#### TASK
Look through the lines below and copy each one that includes "back".

Stored data entries:
※
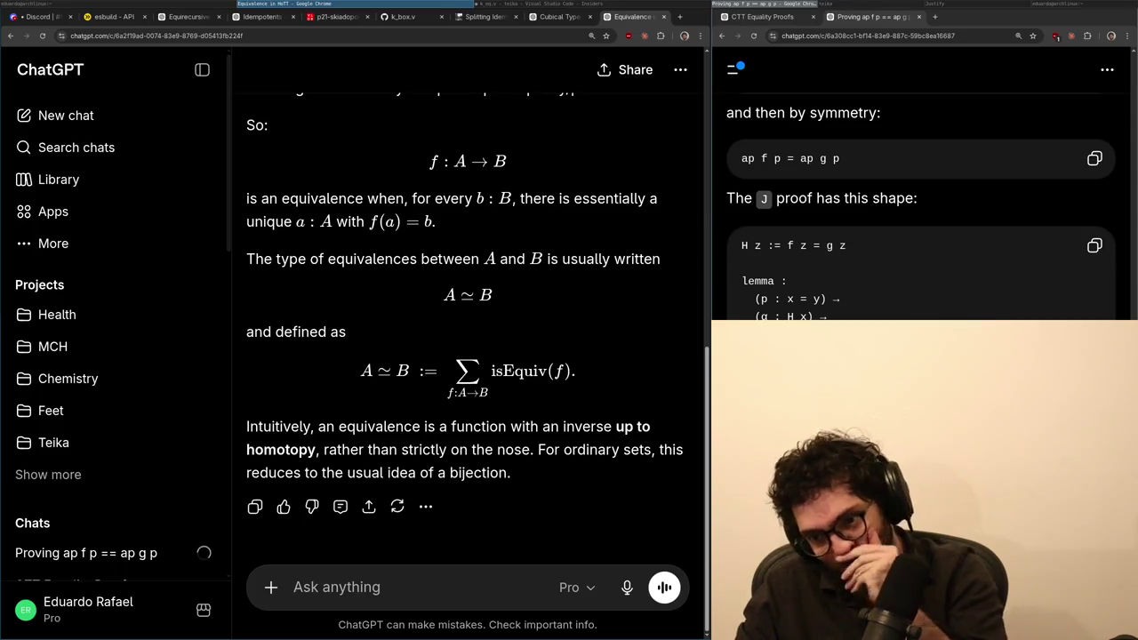
Cycle through the windows back to Chrome, then load x.com in a new tab and close it
key("alt+Tab")
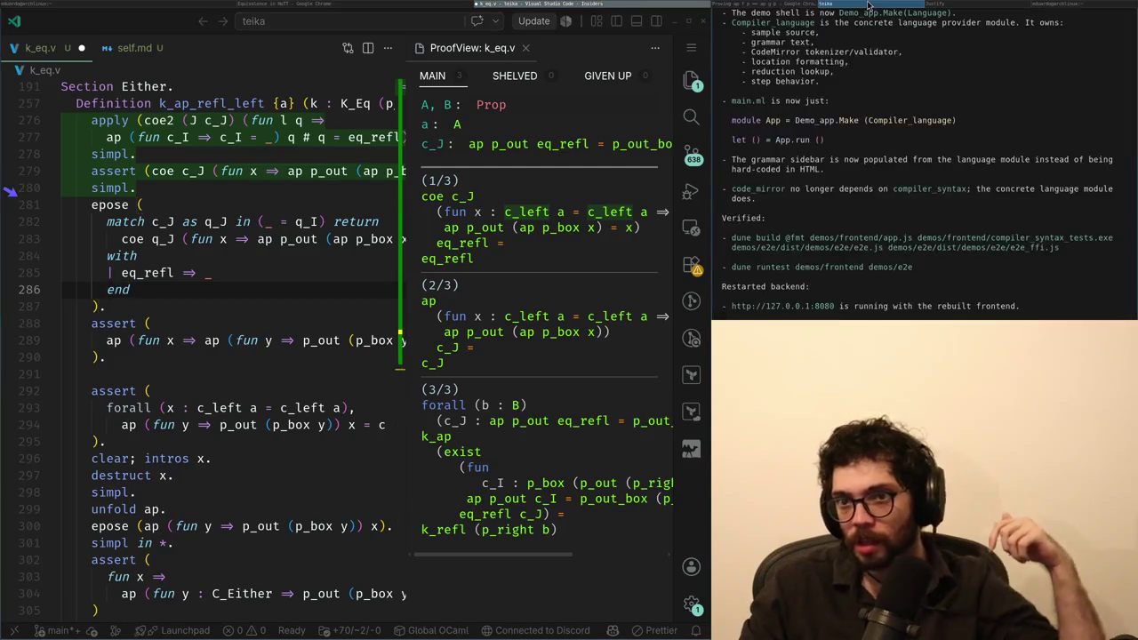
key("alt+Tab")
key("alt+Tab")
key("alt+Tab")
key("alt+Tab")
key("alt+Tab")
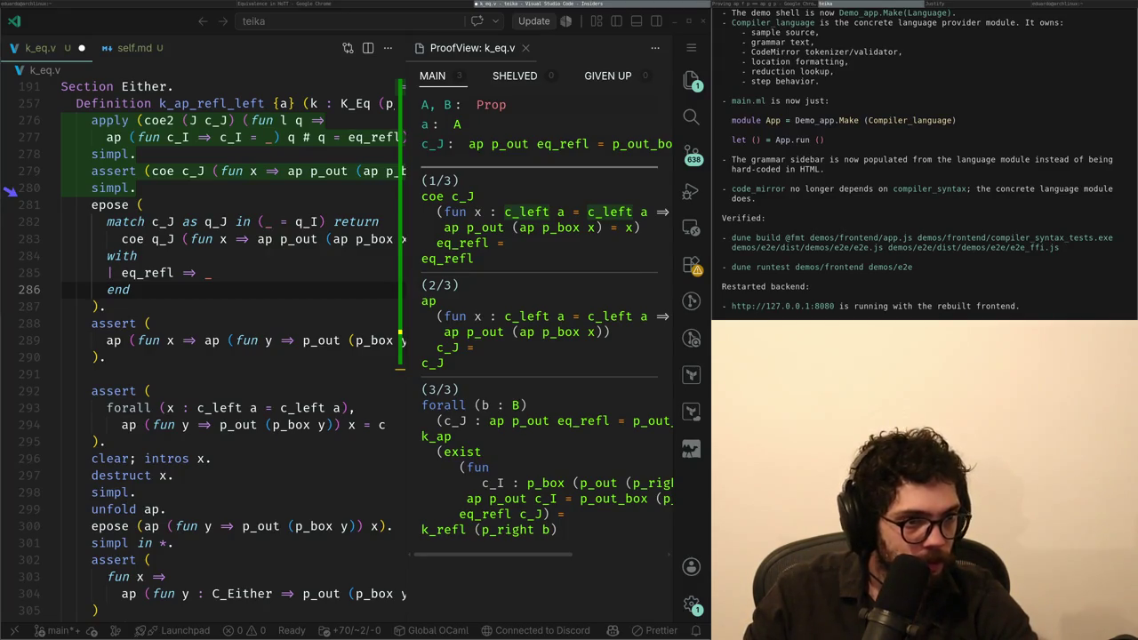
key("alt+Tab")
key("ctrl+t")
type("x")
key("Return")
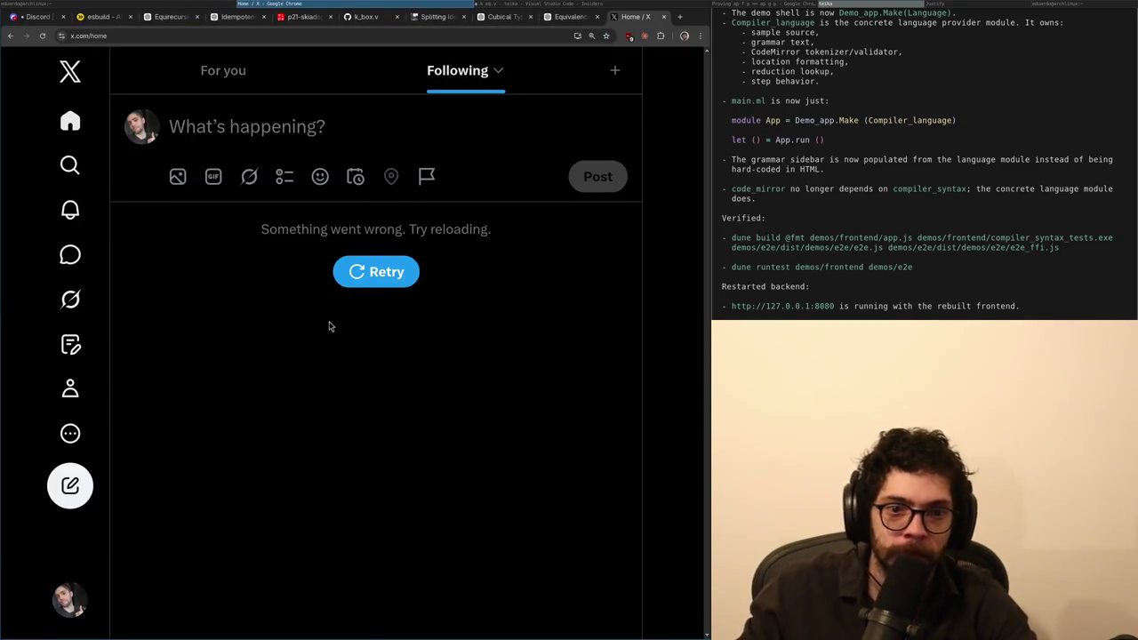
key("ctrl+w")
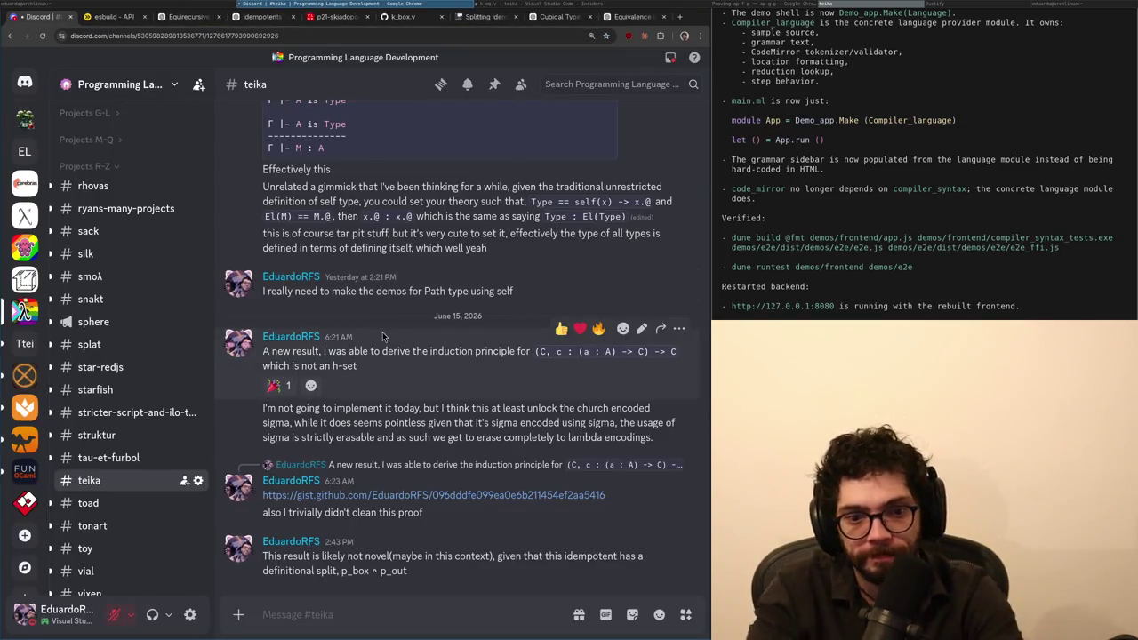
Return to k_eq.v in VS Code, maximize it, and put the cursor on empty line 291
key("alt+Tab")
left_click(270, 391)
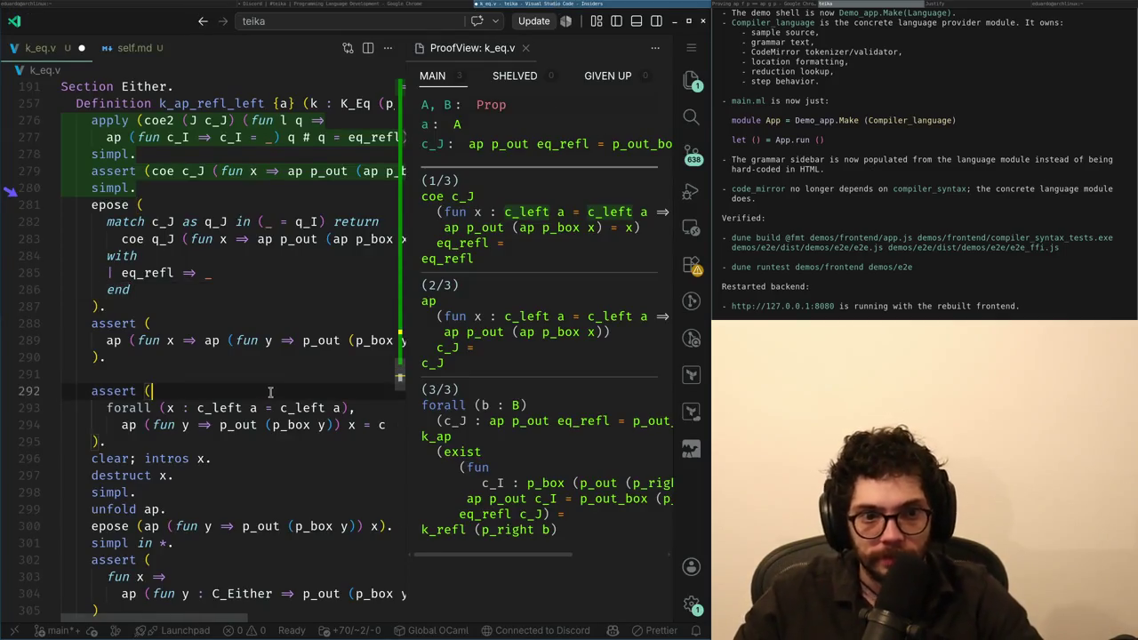
key("super+Up")
key("Up")
key("Up")
key("Up")
key("Up")
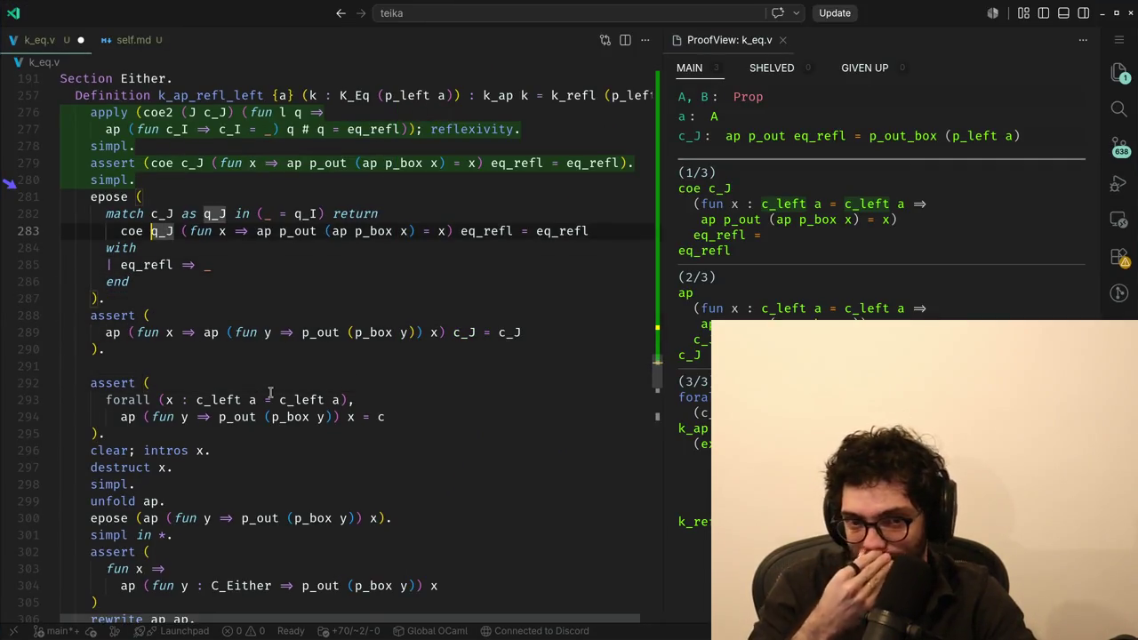
Move the cursor around the epose on lines 281–284, then back before k_ap_refl_left
key("ctrl+Right")
key("ctrl+Right")
key("ctrl+Right")
key("Down")
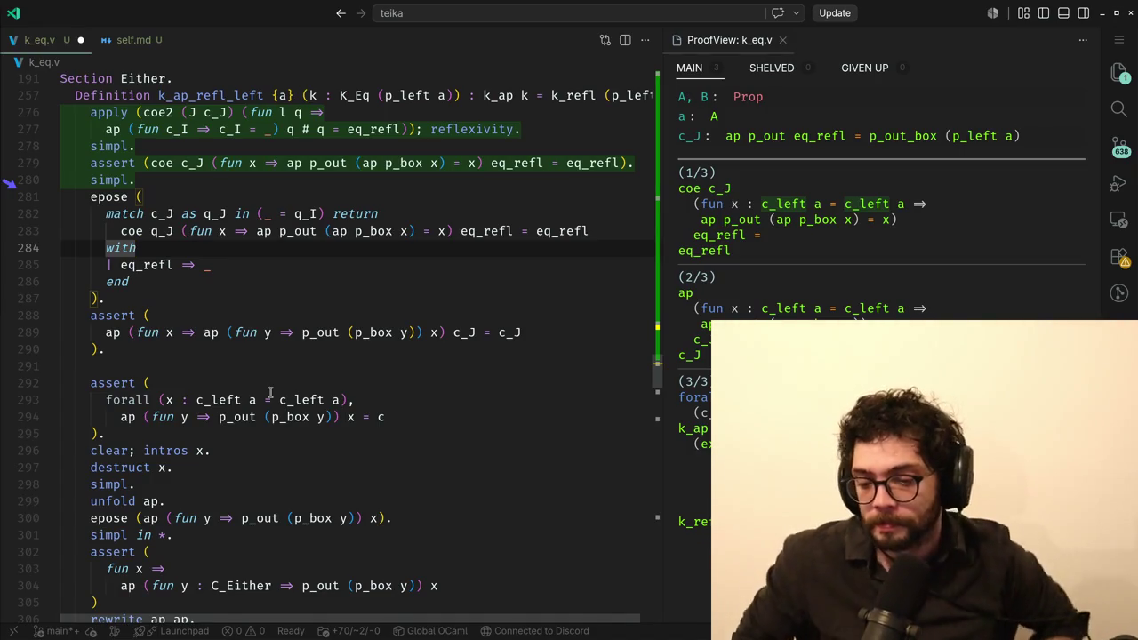
key("Up")
key("Up")
key("Up")
key("Up")
key("Up")
key("Up")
※
#### ANSWER TO THIS TASK
Cycle through the windows back to Chrome, then load x.com in a new tab and close it
Move the cursor around the epose on lines 281–284, then back before k_ap_refl_left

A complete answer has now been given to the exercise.